Vivian was about to settle for the femur, but then Henry exclaimed, “Here it is!” and retrieved a skull from the underbrush. He held it up, sans jawbone.
Purcell was standing closest to Henry, so he could see that, thankfully, the skull had been picked clean by jackals and red ants, and that the rains and the sun had contributed to the job, though the white bone was stained with red earth.
Vivian hesitated to take a photograph of Henry holding the skull, which might be considered macabre back at the Vatican, so Henry set the skull on the stone bench, then thought better of that, and set it beside the grave. Vivian took six pictures from different angles and elevations. Gann glanced at his watch.
So now, Purcell knew, they needed to take the skull with them, for eventual delivery to Vatican City. Purcell also knew that if he ever made it back to Rome, he would not be with Henry or Vivian when they presented their relic to the proper church authorities. And when they got to Berini, they’d bring photographs.
Vivian had taken a plastic laundry bag from the Hilton, which was in her backpack, and which she could use to hold Father Armano’s skull in a safe and sanitary manner. She opened the bag, and Mercado took a last look at the skull, as though hoping it had something to tell him. He deposited the skull in the bag and they crammed it in her backpack.

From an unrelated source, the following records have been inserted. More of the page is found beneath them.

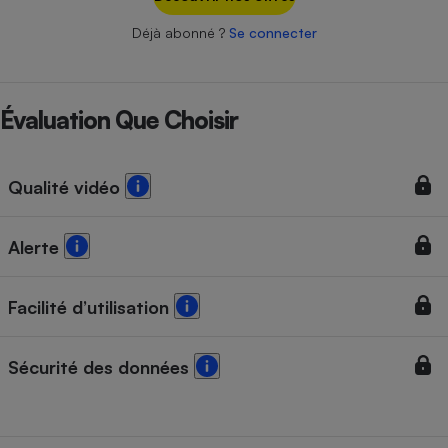
Téléphone mobile -
Smartphone
Déjà abonné ?
Se connecter
Plaque de cuisson à
induction
Évaluation Que Choisir
Climatiseur -
Ventilateur
Qualité vidéo
Antivirus
Alerte
Climatiseur -
Ventilateur
Facilité d’utilisation
Sécurité des données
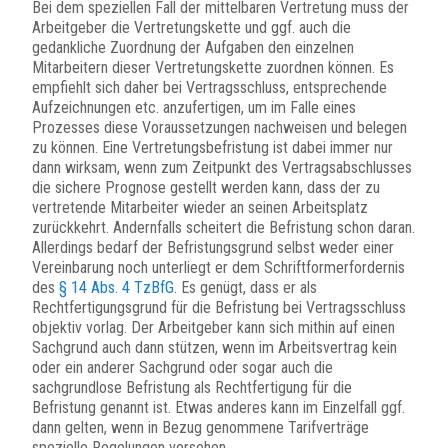
Bei dem speziellen Fall der mittelbaren Vertretung muss der
Arbeitgeber die Vertretungskette und ggf. auch die
gedankliche Zuordnung der Aufgaben den einzelnen
Mitarbeitern dieser Vertretungskette zuordnen können. Es
empfiehlt sich daher bei Vertragsschluss, entsprechende
Aufzeichnungen etc. anzufertigen, um im Falle eines
Prozesses diese Voraussetzungen nachweisen und belegen
zu können. Eine Vertretungsbefristung ist dabei immer nur
dann wirksam, wenn zum Zeitpunkt des Vertragsabschlusses
die sichere Prognose gestellt werden kann, dass der zu
vertretende Mitarbeiter wieder an seinen Arbeitsplatz
zurückkehrt. Andernfalls scheitert die Befristung schon daran.
Allerdings bedarf der Befristungsgrund selbst weder einer
Vereinbarung noch unterliegt er dem Schriftformerfordernis
des
§ 14 Abs. 4 TzBfG
. Es genügt, dass er als
Rechtfertigungsgrund für die Befristung bei Vertragsschluss
objektiv vorlag. Der Arbeitgeber kann sich mithin auf einen
Sachgrund auch dann stützen, wenn im Arbeitsvertrag kein
oder ein anderer Sachgrund oder sogar auch die
sachgrundlose Befristung als Rechtfertigung für die
Befristung genannt ist. Etwas anderes kann im Einzelfall ggf.
dann gelten, wenn in Bezug genommene Tarifverträge
spezielle Regelungen vorsehen.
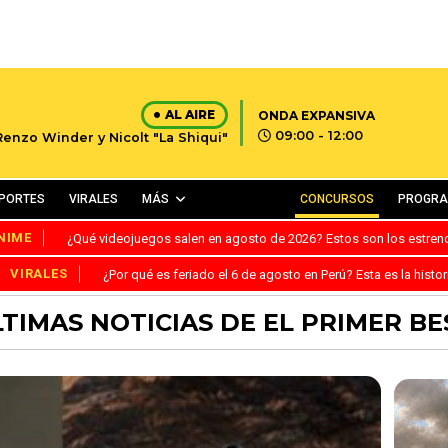
AL AIRE
ONDA EXPANSIVA
09:00 - 12:00
Renzo Winder y Nicolt "La Shiqui"
PORTES
VIRALES
MÁS
CONCURSOS
PROGR
NIME
¿Qué videojuegos salen en agosto de 2026? Estos son los estre
VIRALES
¿Por qué es feriado el 6 de agosto en Perú? Esta es la histor
TIMAS NOTICIAS DE EL PRIMER B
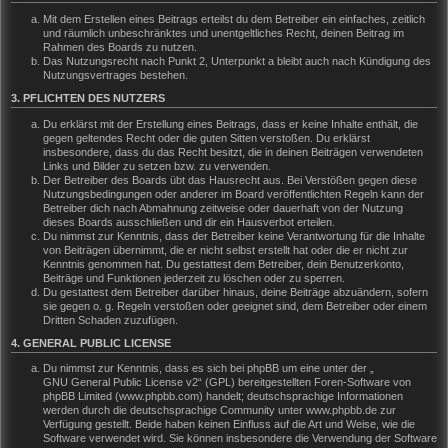
Mit dem Erstellen eines Beitrags erteilst du dem Betreiber ein einfaches, zeitlich
und räumlich unbeschränktes und unentgeltliches Recht, deinen Beitrag im
Rahmen des Boards zu nutzen.
Das Nutzungsrecht nach Punkt 2, Unterpunkt a bleibt auch nach Kündigung des
Nutzungsvertrages bestehen.
3. PFLICHTEN DES NUTZERS
Du erklärst mit der Erstellung eines Beitrags, dass er keine Inhalte enthält, die
gegen geltendes Recht oder die guten Sitten verstoßen. Du erklärst
insbesondere, dass du das Recht besitzt, die in deinen Beiträgen verwendeten
Links und Bilder zu setzen bzw. zu verwenden.
Der Betreiber des Boards übt das Hausrecht aus. Bei Verstößen gegen diese
Nutzungsbedingungen oder anderer im Board veröffentlichten Regeln kann der
Betreiber dich nach Abmahnung zeitweise oder dauerhaft von der Nutzung
dieses Boards ausschließen und dir ein Hausverbot erteilen.
Du nimmst zur Kenntnis, dass der Betreiber keine Verantwortung für die Inhalte
von Beiträgen übernimmt, die er nicht selbst erstellt hat oder die er nicht zur
Kenntnis genommen hat. Du gestattest dem Betreiber, dein Benutzerkonto,
Beiträge und Funktionen jederzeit zu löschen oder zu sperren.
Du gestattest dem Betreiber darüber hinaus, deine Beiträge abzuändern, sofern
sie gegen o. g. Regeln verstoßen oder geeignet sind, dem Betreiber oder einem
Dritten Schaden zuzufügen.
4. GENERAL PUBLIC LICENSE
Du nimmst zur Kenntnis, dass es sich bei phpBB um eine unter der „
GNU General Public License v2
“ (GPL) bereitgestellten Foren-Software von
phpBB Limited (www.phpbb.com) handelt; deutschsprachige Informationen
werden durch die deutschsprachige Community unter www.phpbb.de zur
Verfügung gestellt. Beide haben keinen Einfluss auf die Art und Weise, wie die
Software verwendet wird. Sie können insbesondere die Verwendung der Software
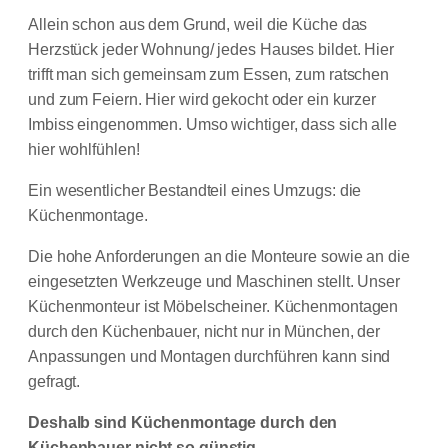
Allein schon aus dem Grund, weil die Küche das
Herzstück jeder Wohnung/ jedes Hauses bildet. Hier
trifft man sich gemeinsam zum Essen, zum ratschen
und zum Feiern. Hier wird gekocht oder ein kurzer
Imbiss eingenommen. Umso wichtiger, dass sich alle
hier wohlfühlen!
Ein wesentlicher Bestandteil eines Umzugs: die
Küchenmontage.
Die hohe Anforderungen an die Monteure sowie an die
eingesetzten Werkzeuge und Maschinen stellt. Unser
Küchenmonteur ist Möbelscheiner. Küchenmontagen
durch den Küchenbauer, nicht nur in München, der
Anpassungen und Montagen durchführen kann sind
gefragt.
Deshalb sind Küchenmontage durch den
Küchenbauer nicht so günstig.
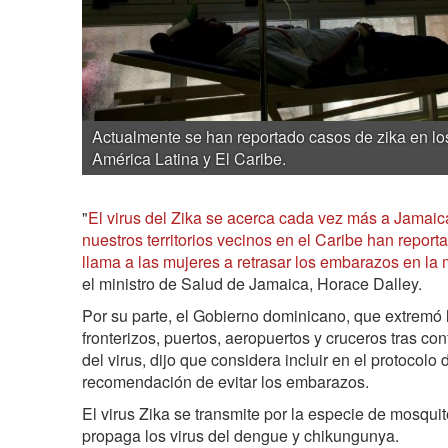
Actualmente se han reportado casos de zika en lo
América Latina y El Caribe.
"
El virus del Zika se acerca cada vez más a Jamaic
nuestros territorios vecinos en el Caribe han reporta
llama a las mujeres a retrasar los embarazos en la 
el ministro de Salud de Jamaica, Horace Dalley.
Por su parte, el Gobierno dominicano, que extremó l
fronterizos, puertos, aeropuertos y cruceros tras con
del virus, dijo que considera incluir en el protocolo 
recomendación de evitar los embarazos.
El virus Zika se transmite por la especie de mosqu
propaga los virus del dengue y chikungunya.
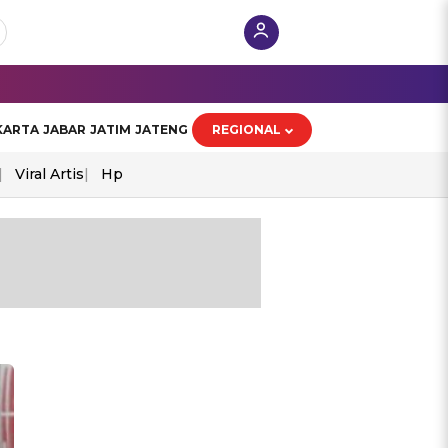
KARTA
JABAR
JATIM
JATENG
REGIONAL
Viral Artis
Hp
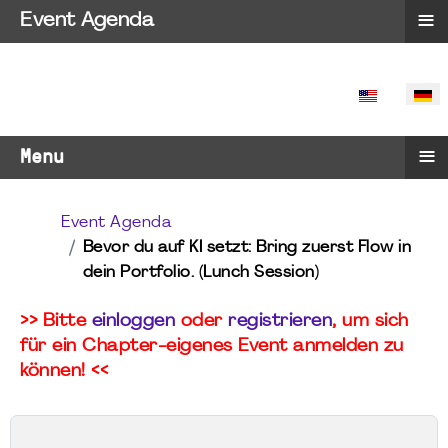
≡
Event Agenda
SPRACHE 
≡
Menu
Event Agenda
Bevor du auf KI setzt: Bring zuerst Flow in
dein Portfolio. (Lunch Session)
>> Bitte
einloggen
oder
registrieren
, um sich
für ein Chapter-eigenes Event anmelden zu
können! <<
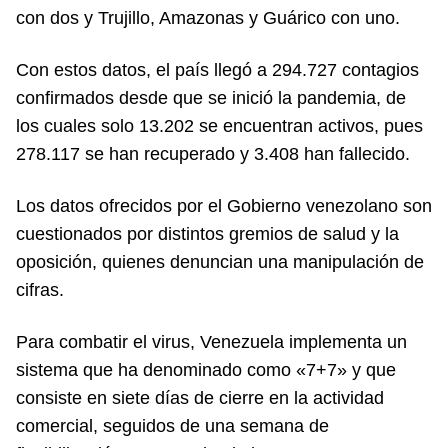
con dos y Trujillo, Amazonas y Guárico con uno.
Con estos datos, el país llegó a 294.727 contagios
confirmados desde que se inició la pandemia, de
los cuales solo 13.202 se encuentran activos, pues
278.117 se han recuperado y 3.408 han fallecido.
Los datos ofrecidos por el Gobierno venezolano son
cuestionados por distintos gremios de salud y la
oposición, quienes denuncian una manipulación de
cifras.
Para combatir el virus, Venezuela implementa un
sistema que ha denominado como «7+7» y que
consiste en siete días de cierre en la actividad
comercial, seguidos de una semana de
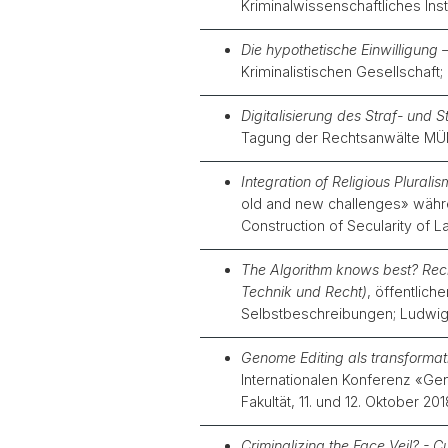
Kriminalwissenschaftliches Insti
Die hypothetische Einwilligung –
Kriminalistischen Gesellschaft;
Digitalisierung des Straf- und
Tagung der Rechtsanwälte MÜNC
Integration of Religious Plura
old and new challenges» währe
Construction of Secularity of 
The Algorithm knows best? Rech
Technik und Recht)
, öffentlic
Selbstbeschreibungen; Ludwig-M
Genome Editing als transformat
Internationalen Konferenz «Gen
Fakultät, 11. und 12. Oktober 201
Criminalizing the Face Veil? - 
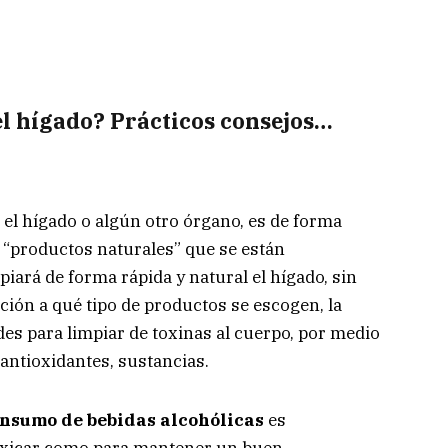
l hígado? Prácticos consejos…
el hígado o algún otro órgano, es de forma
 “productos naturales” que se están
ará de forma rápida y natural el hígado, sin
ón a qué tipo de productos se escogen, la
des para limpiar de toxinas al cuerpo, por medio
 antioxidantes, sustancias.
onsumo de bebidas alcohólicas
es
toxicar como para mantener un buen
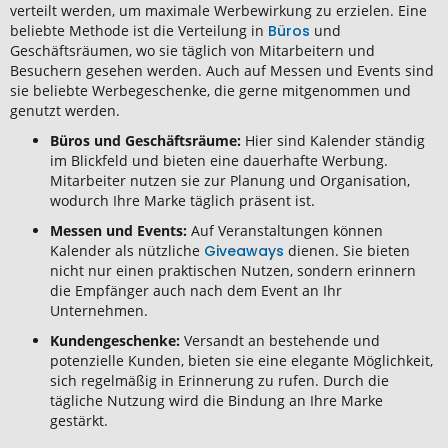
verteilt werden, um maximale Werbewirkung zu erzielen. Eine
beliebte Methode ist die Verteilung in
Büros
und
Geschäftsräumen, wo sie täglich von Mitarbeitern und
Besuchern gesehen werden. Auch auf Messen und Events sind
sie beliebte Werbegeschenke, die gerne mitgenommen und
genutzt werden.
Büros und Geschäftsräume:
Hier sind Kalender ständig
im Blickfeld und bieten eine dauerhafte Werbung.
Mitarbeiter nutzen sie zur Planung und Organisation,
wodurch Ihre Marke täglich präsent ist.
Messen und Events:
Auf Veranstaltungen können
Kalender als nützliche
Giveaways
dienen. Sie bieten
nicht nur einen praktischen Nutzen, sondern erinnern
die Empfänger auch nach dem Event an Ihr
Unternehmen.
Kundengeschenke:
Versandt an bestehende und
potenzielle Kunden, bieten sie eine elegante Möglichkeit,
sich regelmäßig in Erinnerung zu rufen. Durch die
tägliche Nutzung wird die Bindung an Ihre Marke
gestärkt.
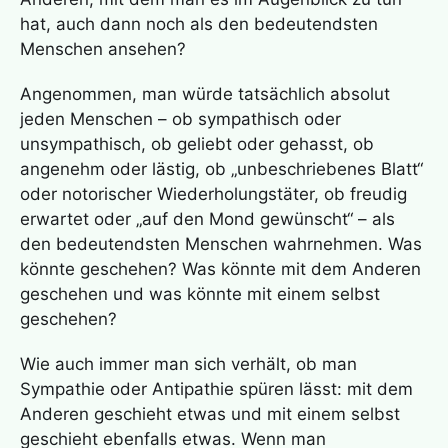
hat, auch dann noch als den bedeutendsten
Menschen ansehen?
Angenommen, man würde tatsächlich absolut
jeden Menschen – ob sympathisch oder
unsympathisch, ob geliebt oder gehasst, ob
angenehm oder lästig, ob „unbeschriebenes Blatt“
oder notorischer Wiederholungstäter, ob freudig
erwartet oder „auf den Mond gewünscht“ – als
den bedeutendsten Menschen wahrnehmen. Was
könnte geschehen? Was könnte mit dem Anderen
geschehen und was könnte mit einem selbst
geschehen?
Wie auch immer man sich verhält, ob man
Sympathie oder Antipathie spüren lässt: mit dem
Anderen geschieht etwas und mit einem selbst
geschieht ebenfalls etwas. Wenn man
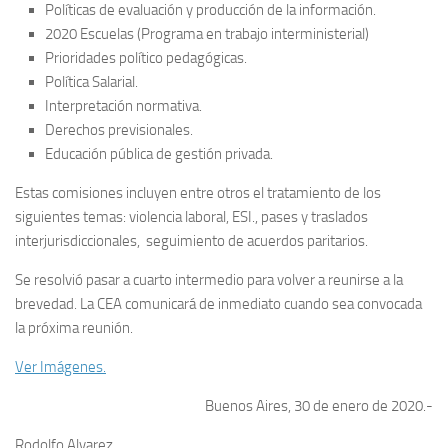
Políticas de evaluación y producción de la información.
2020 Escuelas (Programa en trabajo interministerial)
Prioridades político pedagógicas.
Política Salarial.
Interpretación normativa.
Derechos previsionales.
Educación pública de gestión privada.
Estas comisiones incluyen entre otros el tratamiento de los
siguientes temas: violencia laboral, ESI., pases y traslados
interjurisdiccionales, seguimiento de acuerdos paritarios.
Se resolvió pasar a cuarto intermedio para volver a reunirse a la
brevedad. La CEA comunicará de inmediato cuando sea convocada
la próxima reunión.
Ver Imágenes.
Buenos Aires, 30 de enero de 2020.-
Rodolfo Alvarez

Next, the priest’s bones needed to be reinterred, and Purcell helped Mercado hand-dig the loose earth from the grave, evicting the red ants and other things from the pit. Gann contributed his machete, which they used to loosen the soil. They went down only about two feet because there were just bones to bury now, and not many of them.
They gathered up the bones and carefully placed them in the shallow grave, in no particular order. The three men refilled the grave and Vivian took photographs. Purcell supposed that as with photos taken on an exhausting holiday, say to the Mojave Desert, these scenes would be more appreciated when viewed at home.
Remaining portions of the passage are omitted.